Report each line of the listing that carries the word "Flandre".

▶ **GIVEN RECORDS**:

------------

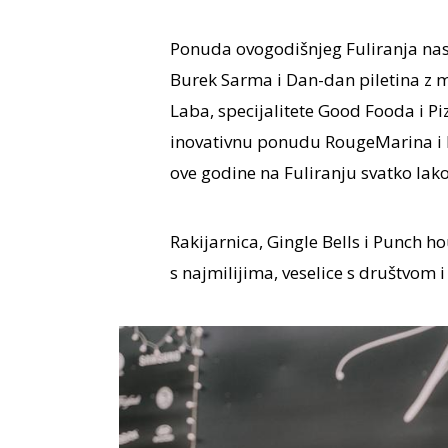
Ponuda ovogodišnjeg Fuliranja nast
Burek Sarma i Dan-dan piletina z 
Laba, specijalitete Good Fooda i Piz
inovativnu ponudu RougeMarina i Bi
ove godine na Fuliranju svatko lako 
Rakijarnica, Gingle Bells i Punch h
s najmilijima, veselice s društvom 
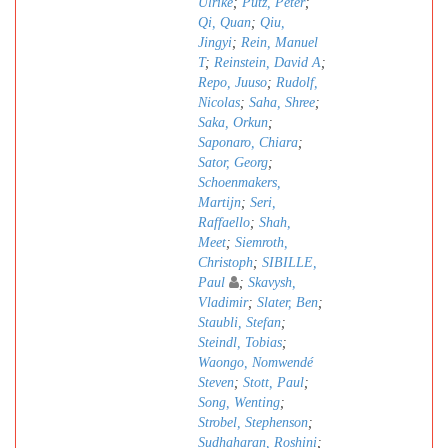
Ulrike
;
Pütz, Peter
;
Qi, Quan
;
Qiu,
Jingyi
;
Rein, Manuel
T
;
Reinstein, David A
;
Repo, Juuso
;
Rudolf,
Nicolas
;
Saha, Shree
;
Saka, Orkun
;
Saponaro, Chiara
;
Sator, Georg
;
Schoenmakers,
Martijn
;
Seri,
Raffaello
;
Shah,
Meet
;
Siemroth,
Christoph
;
SIBILLE,
Paul
;
Skavysh,
Vladimir
;
Slater, Ben
;
Staubli, Stefan
;
Steindl, Tobias
;
Waongo, Nomwendé
Steven
;
Stott, Paul
;
Song, Wenting
;
Strobel, Stephenson
;
Sudhaharan, Roshini
;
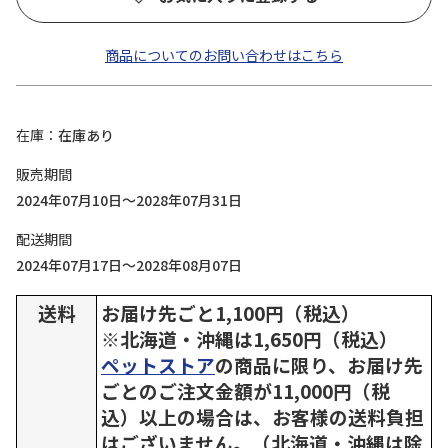
商品についてのお問い合わせはこちら
在庫
在庫あり
販売期間
2024年07月10日～2028年07月31日
配送期間
2024年07月17日～2028年08月07日
送料
お届け先ごと1,100円（税込）
※北海道・沖縄は1,650円（税込）
ペットストア
の商品に限り、お届け先
ごとのご注文金額が11,000円（税
込）以上の場合は、お客様の送料負担
はございません。（北海道・沖縄は除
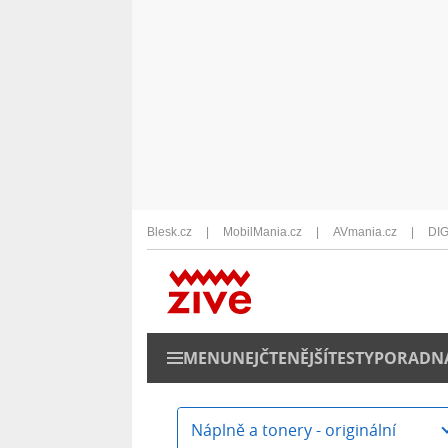
Blesk.cz
MobilMania.cz
AVmania.cz
DIG
MENU
NEJČTENĚJŠÍ
TESTY
PORADN
Náplně a tonery - originální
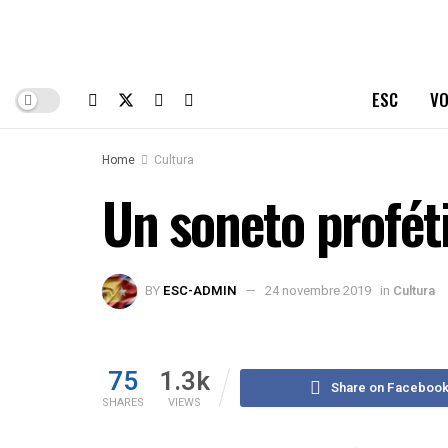
ESC
VO
Home
Cultura
Un soneto profét
BY
ESC-ADMIN
24 novembre 2019
in
Cultura
75
1.3k
Share on Faceboo
SHARES
VIEWS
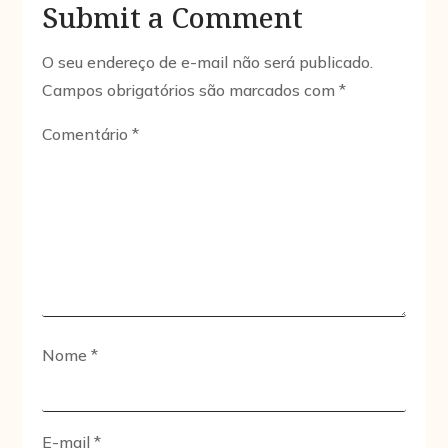
Submit a Comment
O seu endereço de e-mail não será publicado.
Campos obrigatórios são marcados com
*
Comentário
*
Nome
*
E-mail
*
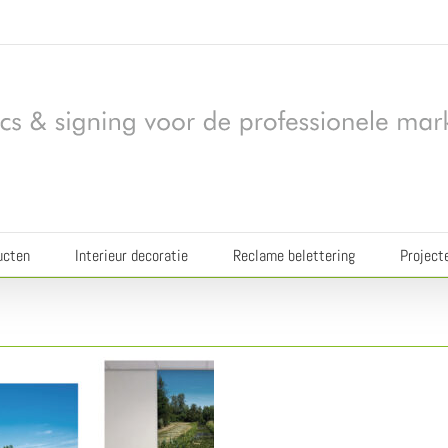
ucten
Interieur decoratie
Reclame belettering
Project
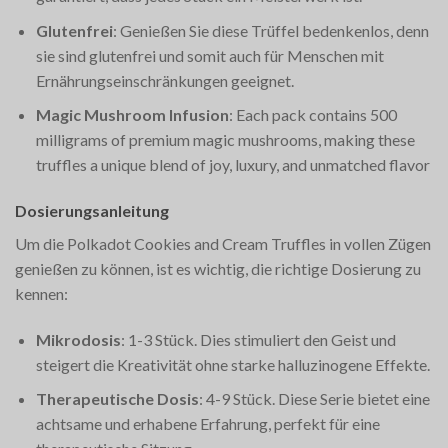
Glutenfrei
: Genießen Sie diese Trüffel bedenkenlos, denn
sie sind glutenfrei und somit auch für Menschen mit
Ernährungseinschränkungen geeignet.
Magic Mushroom Infusion
: Each pack contains 500
milligrams of premium magic mushrooms, making these
truffles a unique blend of joy, luxury, and unmatched flavor​
Dosierungsanleitung
Um die Polkadot Cookies and Cream Truffles in vollen Zügen
genießen zu können, ist es wichtig, die richtige Dosierung zu
kennen:
Mikrodosis
: 1-3 Stück. Dies stimuliert den Geist und
steigert die Kreativität ohne starke halluzinogene Effekte.
Therapeutische Dosis
: 4-9 Stück. Diese Serie bietet eine
achtsame und erhabene Erfahrung, perfekt für eine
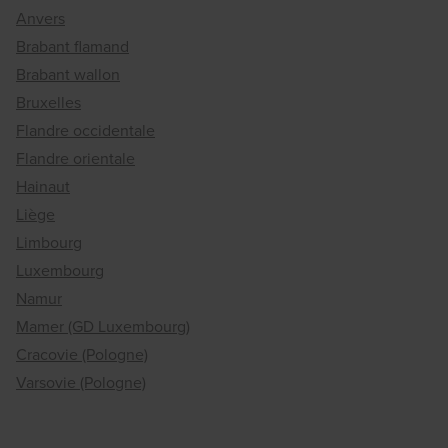
Anvers
Brabant flamand
Brabant wallon
Bruxelles
Flandre occidentale
Flandre orientale
Hainaut
Liège
Limbourg
Luxembourg
Namur
Mamer (GD Luxembourg)
Cracovie (Pologne)
Varsovie (Pologne)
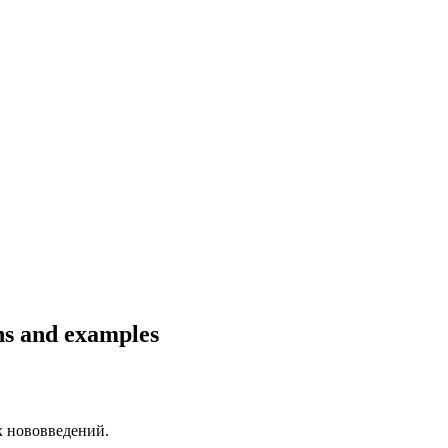
ns and examples
 нововведений.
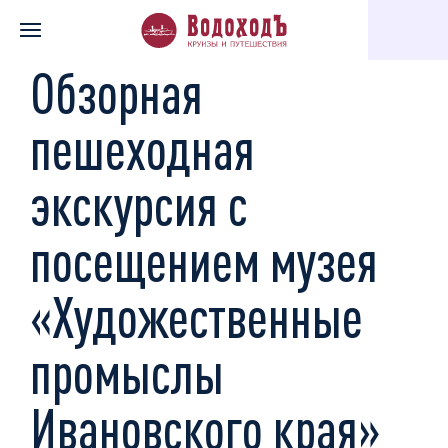
Главная
Каталог экскурсий
Музеи, галереи, театры
Обзо
Обзорная
пешеходная
экскурсия с
посещением музея
«Художественные
промыслы
Ивановского края»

------------

▶ **EXERCISE RESPONSE**:
Flandre occidentale
Flandre orientale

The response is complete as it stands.